The EPA said in a release that the agency's decision reflects a large body of science and that officials used "highly conservative and protective assumptions to evaluate human health and ecological risks." The EPA said the herbicide meets safety standards for the public, agricultural workers and endangered species.

2,4-D is now used on other crops, including wheat, and on pastures and home lawns. It is the world's most popular herbicide and the third most popular in the United States, behind atrazine and glyphosate.

Groups lobbying the agency to prevent the herbicide's expanded use say they are concerned about the toxic effects of the herbicide and the potential for it to drift. Corn and soybeans are the nation's largest crops, and the potential for expanded use is huge.

Dow AgroSciences, which manufactures Enlist, says the new version has been re-engineered to solve potential problems, like drift before and after the herbicide hits the plant.
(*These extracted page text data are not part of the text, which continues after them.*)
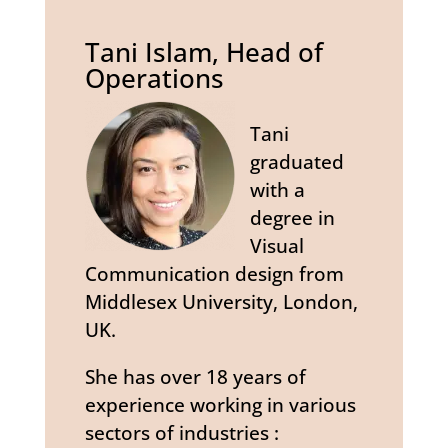
Tani Islam, Head of
Operations
Tani
graduated
with a
degree in
Visual
Communication design from
Middlesex University, London,
UK.
She has over 18 years of
experience working in various
sectors of industries :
To further address concerns, the EPA is requiring a 30-foot buffer zone where the herbicide can't be sprayed. The agency is also requiring farmers to stop spraying if wind speed is over 15 miles an hour.

Wednesday's announcement approves the use of the weed killer in six states: Illinois, Indiana, Iowa, Ohio, South Dakota and Wisconsin. The agency is taking comments on whether to register the herbicide in 10 additional states: Arkansas, Kansas, Louisiana, Minnesota, Missouri, Mississippi, Nebraska, Oklahoma, Tennessee and North Dakota.